In this case, the gradient conditions were 5–40% methanol in 5 minutes. At those conditions the average retention time of the two bucetin peaks was 3.03 min. After adjusting for a 0.6 min offset due to system volume, the %B at the elution time was calculated to be 22% methanol. Figure 1 shows chromatograms of (A) the bucetin separation under the gradient conditions, and (B) the separation under 22% methanol isocratic conditions. The two methods show very similar resolution for relatively low loading (2 μL), but not enough resolution for purification purposes. To improve loading, a 12% isocratic method was investigated (10% lower than the calculated percentage), the resulting chromatograms are in Figure 2 (A) and (B). Higher loading was achieved and the resolution was acceptable, however to improve the 10 μL separation even further a final 11% isocratic method was used (Figure 2 (C)).

Proper scaling ensures that the chromatographic profile of a sample at the preparative scale will be identical to the chromatography obtained at the analytical scale.³ To maintain separation quality, the columns were identical in chemistry, particle size and length, and the system pressure was matched between the two systems. Geometric scaling of the flow rate and injection volume was performed based on the inner diameters (I.D.s) of the analytical and preparative columns using the Waters Prep Calculator. The flow rate of 3 mL/min and injection volume of 10 μL on the 4.6 mm analytical column equated to a flow rate of 62 mL/min and injection volume of 200 μL on the 21 mm prep column.

In Figure 3, the ACQUITY UPC² (A) and scaled-up Prep 80q SFC System (B) chromatograms are shown along with the final purification utilizing stacked injections and timed collections (C). The use of stacked injections along with 200 μL loading allowed for 10 mg of sample to be processed in about 14 minutes. The first three sets of peaks show injection spikes from the injections made during the run, when no injections were made (sets 4 and 5) no injection spike is observed. Given that the initial sample was a racemic mixture, each enantiomer started out at a purity of 50%. The fractions obtained on the Prep 80q SFC System, were analyzed on the ACQUITY UPC² System (Figure 4), and the results revealed purities of 100% for peak 1 and 95% for peak 2.

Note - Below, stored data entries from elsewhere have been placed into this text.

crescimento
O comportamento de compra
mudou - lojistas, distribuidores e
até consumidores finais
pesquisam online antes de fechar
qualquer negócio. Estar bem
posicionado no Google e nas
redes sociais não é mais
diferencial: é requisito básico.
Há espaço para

• Using the ACQUITY UPC² System, the gradient separation of the bucetin was successfully converted to an isocratic separation useful for stacked injection purification.
• Successful scale-up of a chiral SFC separation from the ACQUITY UPC² System to the Prep 80q SFC System was demonstrated using simple geometric scaling, calculated using the Waters Prep Calculator.
• The use of identical column chemistry, length and particle size along with maintaining the same pressures between systems resulted in similar separation profiles.
• The isocratic separation maximized loading while minimizing cycle time for stacked injections on the Prep 80q SFC System, resulting in a high efficiency purification workflow.
• Purification of the bucetin enantiomers was successful using timed collections on the Prep 80q SFC System; resulting in 100% and 95% pure fractions.

1. Aubin A, Jablonski J. Prep 150 LC System: Considerations for analytical to preparative scaling. Waters Application Note 720005458EN. July 2015.
2. Zulli S, Rolle D, Wang Z, Martin T, Chen R, and Sidhu H. Chiral purification with stacked injections and collections using the Prep 100 SFC MS directed system. Waters Application Note 720003773EN. November 2010.
3. Jablonski J, Aubin A. Peptide isolation using the Prep 150 LC system. Waters Application Note 720005455EN. July 2015.